EU Recovery Prospectus: temporary fast-track to boost listed companies' COVID-19 recovery

In addressing the severe economic impact of the COVID-19 pandemic, the European legislator amended the existing Prospectus Regulation and introduced the new EU Recovery Prospectus. In essence, the EU Recovery Prospectus entails a fast-track approval of a short-form prospectus that is available for secondary issuances of shares.

The EU Recovery Prospectus should be easy to produce for issuers, easy to understand for investors and easy to scrutinise for competent authorities. This light regime aims at facilitating rapid recapitalisation, thus providing companies economic resilience during the emerging recovery phase of the COVID-19 crisis. As the costs of drawing up a standard prospectus might act as a deterrent for issuers in financial distress seeking to raise new funds, the EU Recovery Prospectus is a welcome initiative to allow certain listed companies to swiftly seize opportunities in mitigating the financial impact of COVID-19 and to boost their recovery.

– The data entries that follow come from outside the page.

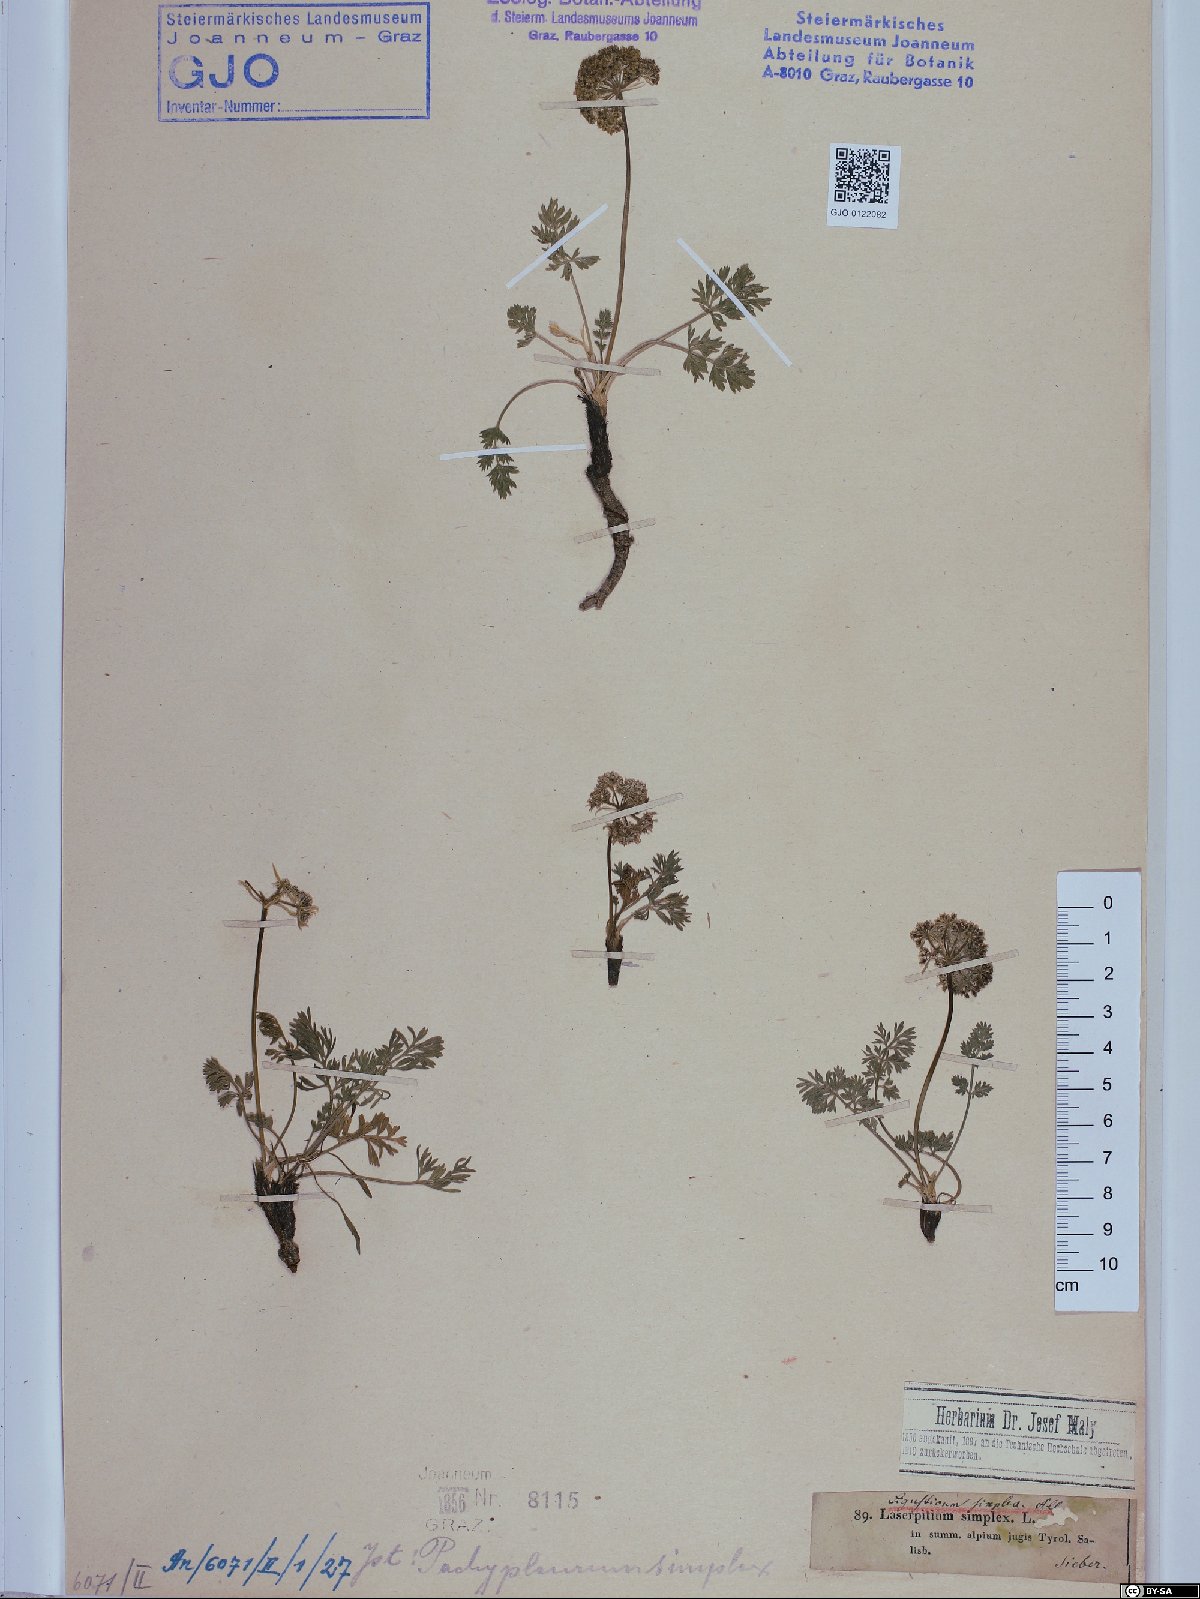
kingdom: Plantae
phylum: Tracheophyta
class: Magnoliopsida
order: Apiales
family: Apiaceae
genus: Pachypleurum
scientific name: Pachypleurum mutellinoides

The key elements of the EU Recovery Prospectus are highlighted below.

A temporary tool

Regulation (EU) 2021/337 of 16 February 2021 (the EU Recovery Prospectus Regulation or ERP Regulation) entered into force on 18 March 2021. The ERP Regulation provides targeted adjustments to the existing Prospectus Regulation and introduces a temporary EU Recovery Prospectus regime. As part of the Capital Markets Recovery Package, the new regime revolves around a simplified prospectus which should make it easier for companies to raise equity capital in order to recover from the economic shock COVID-19 has (and still) caused. Because the measure is specific to the COVID-19 crisis, it will – for the time being – remain in force for a limited period only, which shall expire on 31 December 2022.

A “short-form” prospectus

The EU Recovery Prospectus is essentially a short-form prospectus. Compared to a customary prospectus (which is a very lengthy document consisting of hundreds of pages), the EU Recovery Prospectus may not exceed 30 sides of A4-sized paper. It should only contain the information that is essential for investors to make informed investment decisions and must be written in an easily analysable, concise and comprehensible form. Incorporation by reference of information disclosed to the market is allowed and does not count in the maximum 30 sides requirement.

Annex Va to the Prospectus Regulation outlines the minimum essential information to be included in the EU recovery Prospectus which must, among other, contain:

  • a description of the material risks that are specific to the issuer and the relevant shares to be issued;
  • the financial statements (annual and half-yearly) published over the period of 12 months prior to the approval of the EU Recovery Prospectus;
  • a statement of capitalisation and indebtedness no older than 90 days;
  • information on the most important trends relevant to the issuer’s business for the ongoing financial year and on the issuer's short and long-term financial and non-financial business strategy and objective, including, if applicable, a specific reference of not less than 400 words to the business and financial impact of the COVID-19 pandemic on the issuer, as well as the anticipated future impact; and
  • a statement with information as to whether the issuer has benefited from state aid in whatever form in the context of the recovery.

Finally, a summary should be included that is limited to a maximum of 2 sides of A4-sized paper (in addition to the 30 sides limit for the EU Recovery Prospectus itself).

Who can benefit from the EU Recovery Prospectus?

The EU Recovery Prospectus is available for secondary issuances of shares. More specifically, it can only be used for share issuances:

  • by issuers whose shares have been admitted to trading on a regulated market continuously for at least the last 18 months;
  • by issuers whose shares have already been traded on an SME growth market continuously for at least the last 18 months, provided that a prospectus has been published for the offer of those shares; and
  • by offerors of shares admitted to trading on a regulated market or an SME growth market continuously for at least the last 18 months.

Additionally, the issued shares should be fungible with previously issued shares, meaning – for example – that it is not possible to issue new classes of shares.

The use of an EU Recovery Prospectus is only allowed if the number of shares intended to be offered represents (together with the number of shares already offered via an EU Recovery Prospectus over a period of 12 months) no more than 150% of the number of shares already admitted to trading on the date of approval of the EU Recovery Prospectus.

Fast-track approval

The competent authority has a limited period of seven working days to review the EU Recovery Prospectus, provided that the issuer has informed the competent authority of the future filing at least five working days before the date of filing.

Targeted adjustments to the Prospectus Regulation

Besides the new regime, the ERP Regulation also provides for some (temporary) targeted adjustments to the existing Prospectus Regulation, which mainly aim to relieve pressure on financial intermediaries. For example, the amendments lighten the obligation of financial intermediaries to inform investors of the possibility of a prospectus supplement being published.

In addition, the amendments provide that (i) for non-equity securities (e.g. bonds) issued by credit institutions, the threshold triggering a duty to publish a prospectus is temporarily raised from 75 million euro to 150 million euro, and (ii) the investors’ withdrawal right following publication of a supplement is extended from two to three business days.